Apa yang terjadi pada ruang kuliah yang katanya suci? Dulu kami datang dengan semangat ingin menimba ilmu. Kini kami pulang dengan resah dan tanya: apakah kami sedang kuliah, atau sedang menjadi korban sistem yang dikomersialkan?

Pungli di dunia akademik tak selalu kasat mata. Ia berkamuflase dalam kegiatan yang “diwajibkan”, dalam proposal-proposal kegiatan yang ujungnya hanya memperkaya segelintir pihak, bahkan dalam “sumbangan sukarela” yang tak pernah benar-benar bisa ditolak.

Yang lebih menyedihkan, mahasiswa dipaksa tunduk dalam diam. Takut nilai dipersulit, takut nama dicoret, takut masa depan digantung. Maka, banyak dari kami memilih membayar ketimbang bicara. Tapi sampai kapan?

Kami tidak butuh dosen yang hanya pandai berbicara di seminar antikorupsi tapi diam ketika rekan sejawatnya menjual nilai. Kami tidak butuh kampus yang membanggakan akreditasi tapi membiarkan praktik kotor merajalela. Dan kami tidak butuh sistem pendidikan yang melahirkan sarjana yang terbiasa menyuap sejak mahasiswa.

Kami tidak membenci dosen. Justru karena kami menghormati, kami ingin mereka menjadi teladan. Kami juga tidak sedang menggeneralisasi. Masih banyak dosen baik, lurus, yang mengajar dengan hati. Tapi mereka yang baik itu pun akhirnya tergerus citranya oleh kelakuan oknum-oknum yang tak malu menjual ilmu.

Penulis, M Arjuna Pase.

Ini bukan sekadar persoalan uang. Ini soal hancurnya kepercayaan terhadap institusi pendidikan, soal rusaknya mental generasi muda yang dipaksa terbiasa dengan “uang pelicin”, sejak masih menjadi pencari ilmu.

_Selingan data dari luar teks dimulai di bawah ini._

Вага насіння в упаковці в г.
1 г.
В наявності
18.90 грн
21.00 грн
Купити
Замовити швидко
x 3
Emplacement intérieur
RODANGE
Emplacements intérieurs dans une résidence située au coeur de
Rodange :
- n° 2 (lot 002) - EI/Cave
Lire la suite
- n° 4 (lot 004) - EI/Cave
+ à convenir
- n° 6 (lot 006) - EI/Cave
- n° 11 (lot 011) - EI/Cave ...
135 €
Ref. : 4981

Kampus bukan hanya tempat kami menuntut gelar, tapi tempat kami menggantungkan harapan. Kami ingin menjadi sarjana yang cerdas, jujur, dan beretika. Tapi bagaimana itu bisa terjadi jika sejak awal, kami sudah diajari untuk menyuap demi nilai? Di mana letak marwah kampus jika praktik semacam ini terus dibiarkan?

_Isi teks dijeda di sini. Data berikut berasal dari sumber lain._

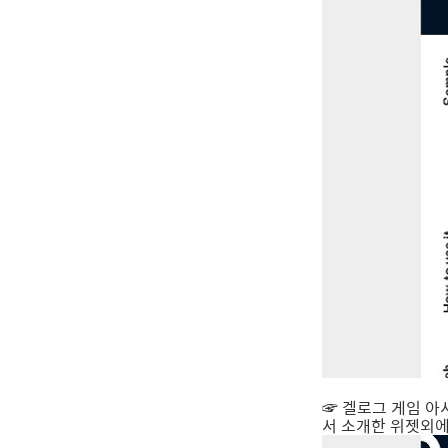
☞ 겔로그 게임 아
서 소개한 위젯외에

Kampus seharusnya menjadi ruang pembebasan, bukan pasar nilai. Ilmu tidak semestinya diperjualbelikan, dan mahasiswa bukan ladang untuk diperah. Kami menulis ini bukan karena benci, tapi karena peduli. Karena jika suara-suara kecil seperti kami terus dibungkam, maka suatu saat, pendidikan akan menjadi barang dagangan, dan integritas tinggal cerita dalam buku Etika Profesi.

Pihak rektorat dan birokrasi kampus seharusnya tidak tingal diam. Jangan tutup mata. Jangan hanya fokus pada akreditasi dan laporan administratif, sementara moral kampus sedang luka. Buatlah sistem pengawasan yang transparan, ruang pengaduan yang aman, dan sanksi yang tegas. Jika tidak, maka akan lahir generasi yang lulus secara akademik, tapi bangkrut secara etika.

Perjuangkan kampus ini kembali jadi ruang suci pencarian ilmu,atau diam dan biarkan kampus menjadi pasar gelap nilai. Karena jika ilmu sudah diperjualbelikan, maka apa bedanya pendidikan dengan pasar malam?